PASSAGE TO READ
=-=-=

15 Jul July 2016 HL Quarterly Update
Introduction
We at Hanba Lazar know that our clients need to be kept up to date with regard to changes in the law that affect risk management. Hanba Lazar presents this Quarterly as our remaining commitment to provide you with up to date legal opinions and professional best practices.
Bicycling and baseball remain all-time favorites. We would invite all of you to attend this year’s annual Lugnuts baseball outing. This will take place on Saturday, August 20th. Please join us for an event of dinner, baseball and fireworks. To reserve your place, please RSVP to Amy at amy@hanbalazar.com. Additionally, we are again sponsors of the Ability Tour this year (July 16, 2016). The Ability Tour is an inclusive, bicycle ride dedicated to raising awareness of people of ALL abilities. Proceeds from the Ability Tour will go toward equipping other recreational events with the resources and accommodations to make events more accessible to all individuals. Enter our official clients and friends promo code HANBALAZAR to receive a 100% registration discount.

=-=-=

SUPPLIED DATA
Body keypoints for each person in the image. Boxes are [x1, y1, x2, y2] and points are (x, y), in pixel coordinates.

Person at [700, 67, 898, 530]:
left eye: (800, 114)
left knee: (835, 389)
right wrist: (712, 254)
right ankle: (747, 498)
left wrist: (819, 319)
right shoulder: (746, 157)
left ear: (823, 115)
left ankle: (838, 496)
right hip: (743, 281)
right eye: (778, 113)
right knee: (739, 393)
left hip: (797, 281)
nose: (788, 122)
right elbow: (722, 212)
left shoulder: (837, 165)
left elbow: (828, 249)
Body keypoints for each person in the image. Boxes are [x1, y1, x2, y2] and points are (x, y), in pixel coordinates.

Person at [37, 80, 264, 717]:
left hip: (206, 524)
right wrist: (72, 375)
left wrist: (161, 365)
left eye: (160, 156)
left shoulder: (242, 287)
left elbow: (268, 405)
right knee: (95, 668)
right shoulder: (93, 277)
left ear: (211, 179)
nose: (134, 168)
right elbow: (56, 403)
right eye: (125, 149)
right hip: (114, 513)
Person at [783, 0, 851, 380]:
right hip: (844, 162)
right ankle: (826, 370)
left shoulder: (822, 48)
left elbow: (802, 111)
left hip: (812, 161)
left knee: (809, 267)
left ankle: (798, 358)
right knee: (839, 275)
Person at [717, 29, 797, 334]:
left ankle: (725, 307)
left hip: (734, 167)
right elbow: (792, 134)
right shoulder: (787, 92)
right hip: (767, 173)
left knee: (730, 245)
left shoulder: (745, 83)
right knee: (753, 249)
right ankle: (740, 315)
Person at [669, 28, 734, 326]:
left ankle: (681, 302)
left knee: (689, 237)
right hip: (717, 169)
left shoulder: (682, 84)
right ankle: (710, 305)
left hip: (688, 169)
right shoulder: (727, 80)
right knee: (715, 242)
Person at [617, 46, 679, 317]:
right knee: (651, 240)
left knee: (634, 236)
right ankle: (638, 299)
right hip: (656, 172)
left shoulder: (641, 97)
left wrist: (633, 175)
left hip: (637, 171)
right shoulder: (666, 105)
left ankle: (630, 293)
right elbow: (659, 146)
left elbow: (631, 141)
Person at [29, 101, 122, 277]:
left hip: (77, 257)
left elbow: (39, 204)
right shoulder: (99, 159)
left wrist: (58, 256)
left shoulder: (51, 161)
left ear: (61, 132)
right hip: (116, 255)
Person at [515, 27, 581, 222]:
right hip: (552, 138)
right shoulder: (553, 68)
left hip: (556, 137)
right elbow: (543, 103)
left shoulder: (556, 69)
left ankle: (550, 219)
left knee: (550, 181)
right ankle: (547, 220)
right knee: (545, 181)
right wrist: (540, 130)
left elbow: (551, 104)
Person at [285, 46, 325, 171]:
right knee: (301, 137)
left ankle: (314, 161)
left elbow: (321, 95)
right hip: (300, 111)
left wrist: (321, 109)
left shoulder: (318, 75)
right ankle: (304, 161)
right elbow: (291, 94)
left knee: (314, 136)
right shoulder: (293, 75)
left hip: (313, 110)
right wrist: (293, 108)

=-=-=

STUDY QUESTIONS
1. From the Hanba Lazar quarterly update, print the words from "Bicycling and baseball" up to and including "100% registration discount." with no changes.
2. According to the Hanba Lazar quarterly update, on what day is this year's Lugnuts baseball outing?

SOLUTIONS TO THE TASKS
1.
Bicycling and baseball remain all-time favorites. We would invite all of you to attend this year’s annual Lugnuts baseball outing. This will take place on Saturday, August 20th. Please join us for an event of dinner, baseball and fireworks. To reserve your place, please RSVP to Amy at amy@hanbalazar.com. Additionally, we are again sponsors of the Ability Tour this year (July 16, 2016). The Ability Tour is an inclusive, bicycle ride dedicated to raising awareness of people of ALL abilities. Proceeds from the Ability Tour will go toward equipping other recreational events with the resources and accommodations to make events more accessible to all individuals. Enter our official clients and friends promo code HANBALAZAR to receive a 100% registration discount.

2. Saturday, August 20th.